## RECORD EXCERPTS:
● ● ●

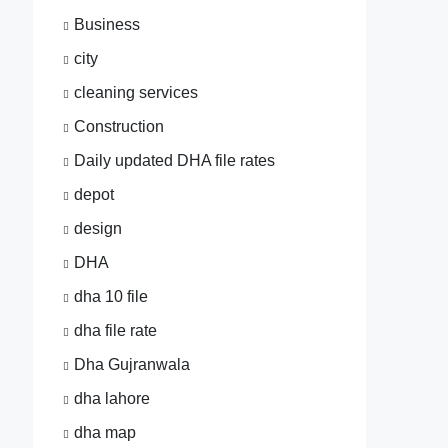
Business
city
cleaning services
Construction
Daily updated DHA file rates
depot
design
DHA
dha 10 file
dha file rate
Dha Gujranwala
dha lahore
dha map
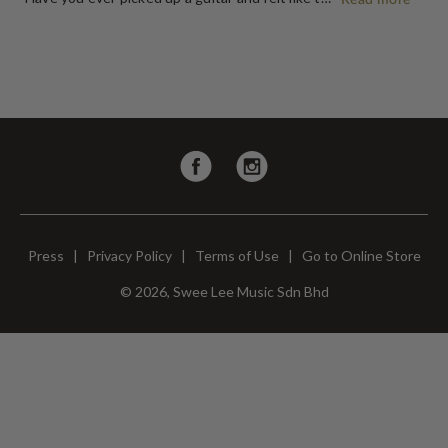
Follow
Follow
us
us
on
on
Facebook
Instagram
Press
|
Privacy Policy
|
Terms of Use
|
Go to Online Store
© 2026, Swee Lee Music Sdn Bhd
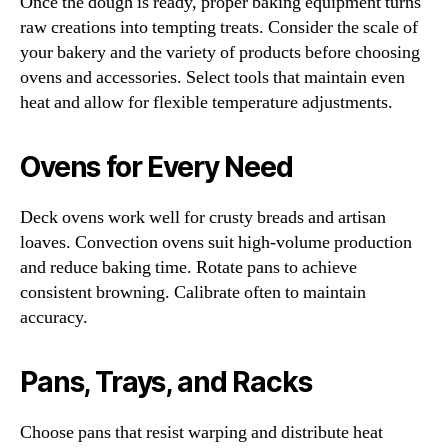
Once the dough is ready, proper baking equipment turns
raw creations into tempting treats. Consider the scale of
your bakery and the variety of products before choosing
ovens and accessories. Select tools that maintain even
heat and allow for flexible temperature adjustments.
Ovens for Every Need
Deck ovens work well for crusty breads and artisan
loaves. Convection ovens suit high-volume production
and reduce baking time. Rotate pans to achieve
consistent browning. Calibrate often to maintain
accuracy.
Pans, Trays, and Racks
Choose pans that resist warping and distribute heat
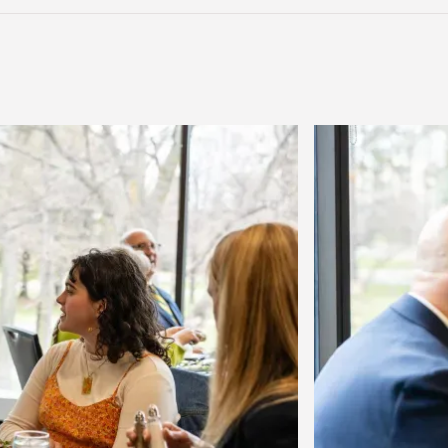
Previous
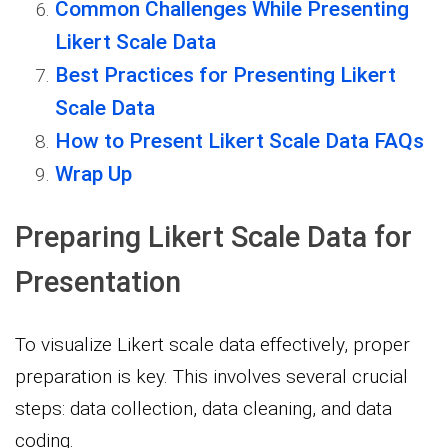
Common Challenges While Presenting
Likert Scale Data
Best Practices for Presenting Likert
Scale Data
How to Present Likert Scale Data FAQs
Wrap Up
Preparing Likert Scale Data for
Presentation
To visualize Likert scale data effectively, proper
preparation is key. This involves several crucial
steps: data collection, data cleaning, and data
coding.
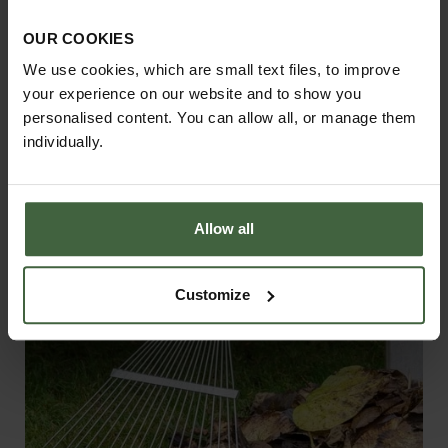
Harrod Superior Metal Raised Beds -
OUR COOKIES
Anthracite Grey
We use cookies, which are small text files, to improve
From
£158.00
your experience on our website and to show you
personalised content. You can allow all, or manage them
individually.
Allow all
Customize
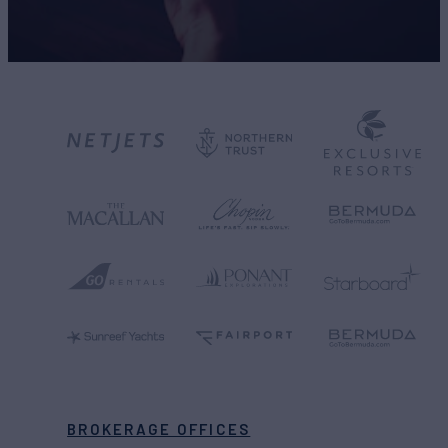
BROKERAGE OFFICES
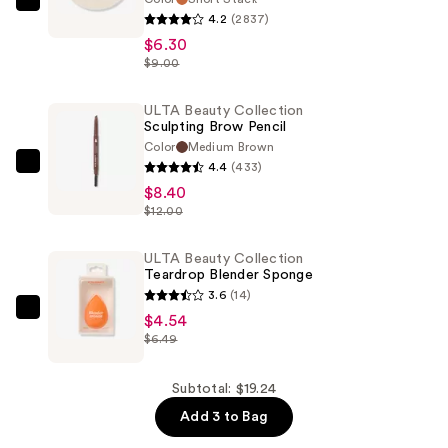
ULTA
4.2
(2837)
Beauty
$6.30
Collection
$9.00
Eyeshadow
Singles
ULTA Beauty Collection
Sculpting Brow Pencil
—
Color
Medium Brown
$6.30
4.4
(433)
ULTA
$8.40
Beauty
$12.00
Collection
Sculpting
ULTA Beauty Collection
Brow
Teardrop Blender Sponge
Pencil
3.6
(14)
—
ULTA
$4.54
$8.40
$6.49
Beauty
Collection
Teardrop
Subtotal: $19.24
Blender
Add 3 to Bag
Sponge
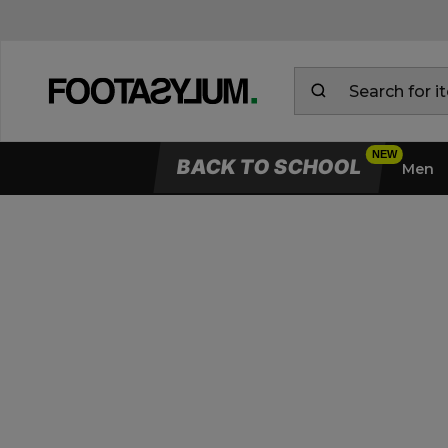
BACK TO SCHOOL
Men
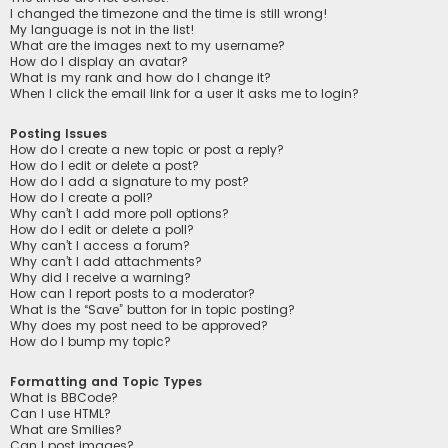
I changed the timezone and the time is still wrong!
My language is not in the list!
What are the images next to my username?
How do I display an avatar?
What is my rank and how do I change it?
When I click the email link for a user it asks me to login?
Posting Issues
How do I create a new topic or post a reply?
How do I edit or delete a post?
How do I add a signature to my post?
How do I create a poll?
Why can’t I add more poll options?
How do I edit or delete a poll?
Why can’t I access a forum?
Why can’t I add attachments?
Why did I receive a warning?
How can I report posts to a moderator?
What is the “Save” button for in topic posting?
Why does my post need to be approved?
How do I bump my topic?
Formatting and Topic Types
What is BBCode?
Can I use HTML?
What are Smilies?
Can I post images?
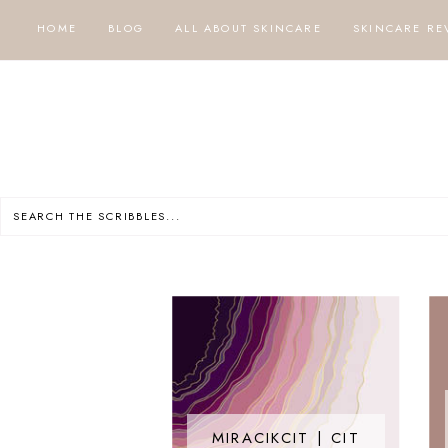
HOME
BLOG
ALL ABOUT SKINCARE
SKINCARE RE
MIRACIKCIT | CIT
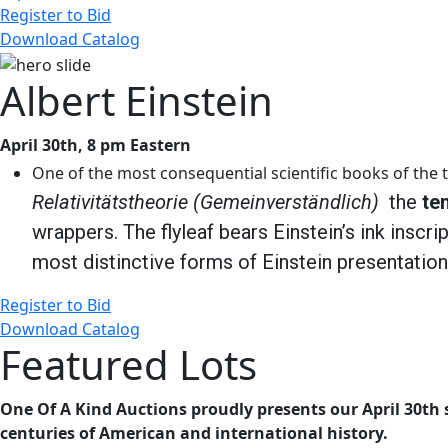
Register to Bid
Download Catalog
Albert Einstein
April 30th, 8 pm Eastern
One of the most consequential scientific books of the t
Relativitätstheorie (Gemeinverständlich)
the
te
wrappers. The flyleaf bears Einstein’s ink inscri
most distinctive forms of Einstein presentatio
Register to Bid
Download Catalog
Featured Lots
One Of A Kind Auctions proudly presents our April 30th s
centuries of American and international history.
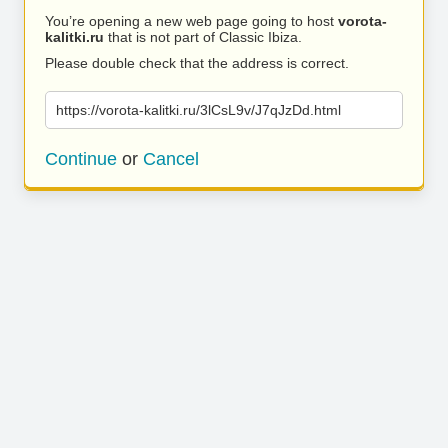
You’re opening a new web page going to host
vorota-
kalitki.ru
that is not part of Classic Ibiza.
Please double check that the address is correct.
https://vorota-kalitki.ru/3lCsL9v/J7qJzDd.html
Continue
or
Cancel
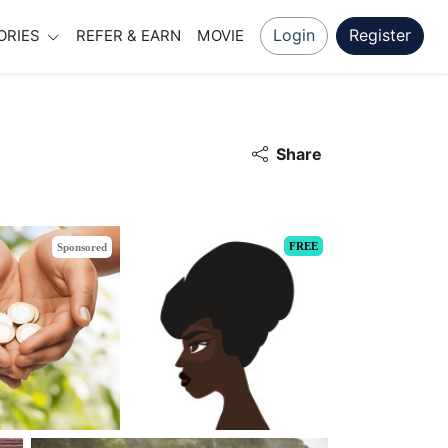
Login
Register
ORIES
REFER & EARN
MOVIE
Share
FREE
Sponsored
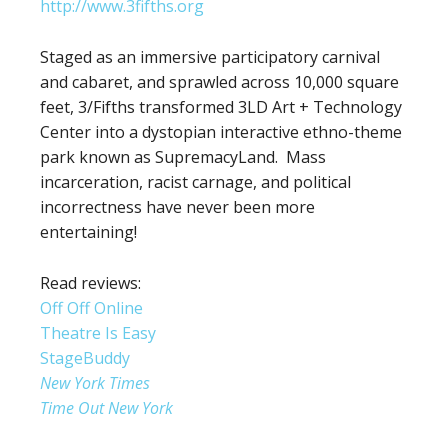
http://www.3fifths.org
Staged as an immersive participatory carnival
and cabaret, and sprawled across 10,000 square
feet, 3/Fifths transformed 3LD Art + Technology
Center into a dystopian interactive ethno-theme
park known as SupremacyLand. Mass
incarceration, racist carnage, and political
incorrectness have never been more
entertaining!
Read reviews:
Off Off Online
Theatre Is Easy
StageBuddy
New York Times
Time Out New York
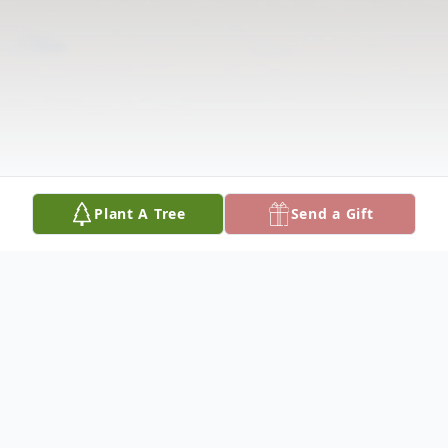
Plant A Tree
Send a Gift
Obituary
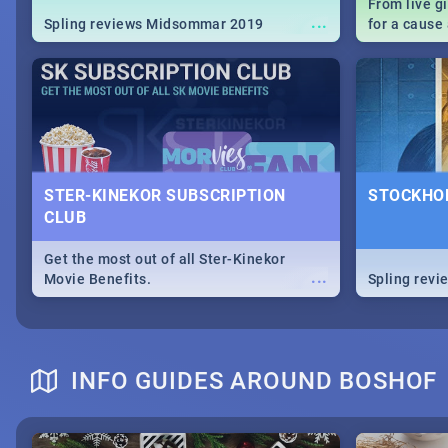
From live g
...
Spling reviews Midsommar 2019
for a caus
our guide c
about Women
STER-KINEKOR SUBSCRIPTION
STOCKHOL
CLUB
Get the most out of all Ster-Kinekor
...
Movie Benefits.
Spling revi
INFO GUIDES AROUND BOSHOF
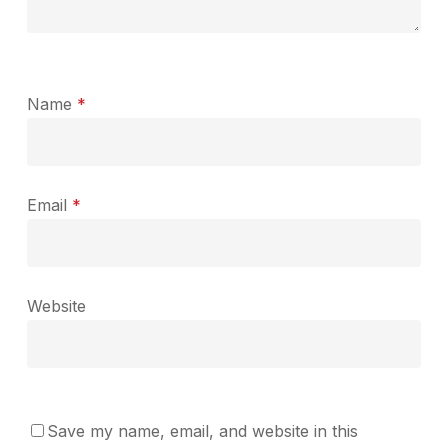
Name
*
Email
*
Website
Save my name, email, and website in this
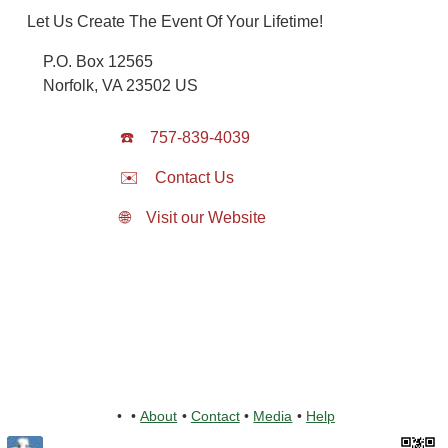
Let Us Create The Event Of Your Lifetime!
P.O. Box 12565
Norfolk
,
VA
23502
US
☎️
757-839-4039
✉️
Contact Us
🌐
Visit our Website
•
•
About
•
Contact
•
Media
•
Help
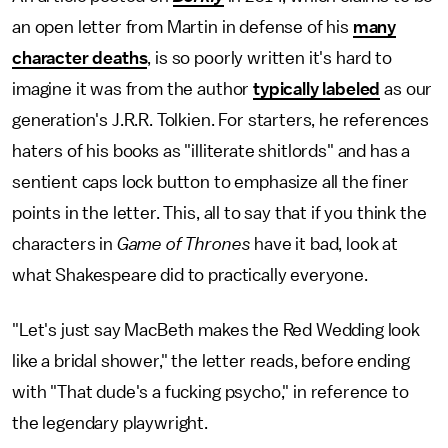
an open letter from Martin in defense of his
many
character deaths
, is so poorly written it's hard to
imagine it was from the author
typically labeled
as our
generation's J.R.R. Tolkien. For starters, he references
haters of his books as "illiterate shitlords" and has a
sentient caps lock button to emphasize all the finer
points in the letter. This, all to say that if you think the
characters in
Game of Thrones
have it bad, look at
what Shakespeare did to practically everyone.
"Let's just say MacBeth makes the Red Wedding look
like a bridal shower," the letter reads, before ending
with "That dude's a fucking psycho," in reference to
the legendary playwright.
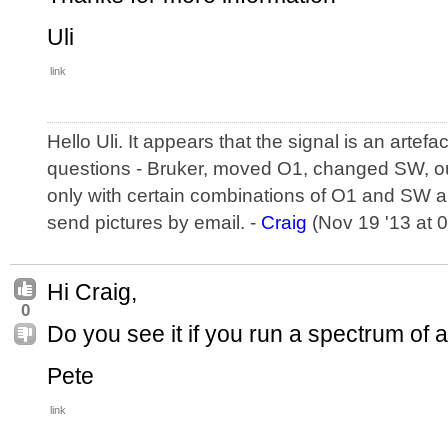
Uli
link
Hello Uli. It appears that the signal is an artefa
questions - Bruker, moved O1, changed SW, ou
only with certain combinations of O1 and SW an
send pictures by email. -
Craig
(Nov 19 '13 at 
Hi Craig,
0
Do you see it if you run a spectrum of
Pete
link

● ● ●

In the material, rewrite the part that opens with the line containing "I changed the" and closes with the line containing "MIRACIKCIT | CIT", swapping "poll" for "survey" and keeping every other word the same. Leave the pictures out.

I changed the timezone and the time is still wrong!
My language is not in the list!
What are the images next to my username?
How do I display an avatar?
What is my rank and how do I change it?
When I click the email link for a user it asks me to login?
Posting Issues
How do I create a new topic or post a reply?
How do I edit or delete a post?
How do I add a signature to my post?
How do I create a survey?
Why can’t I add more survey options?
How do I edit or delete a survey?
Why can’t I access a forum?
Why can’t I add attachments?
Why did I receive a warning?
How can I report posts to a moderator?
What is the “Save” button for in topic posting?
Why does my post need to be approved?
How do I bump my topic?
Formatting and Topic Types
What is BBCode?
Can I use HTML?
What are Smilies?
Can I post images?
HOME
BLOG
ALL ABOUT SKINCARE
SKINCARE RE
MIRACIKCIT | CIT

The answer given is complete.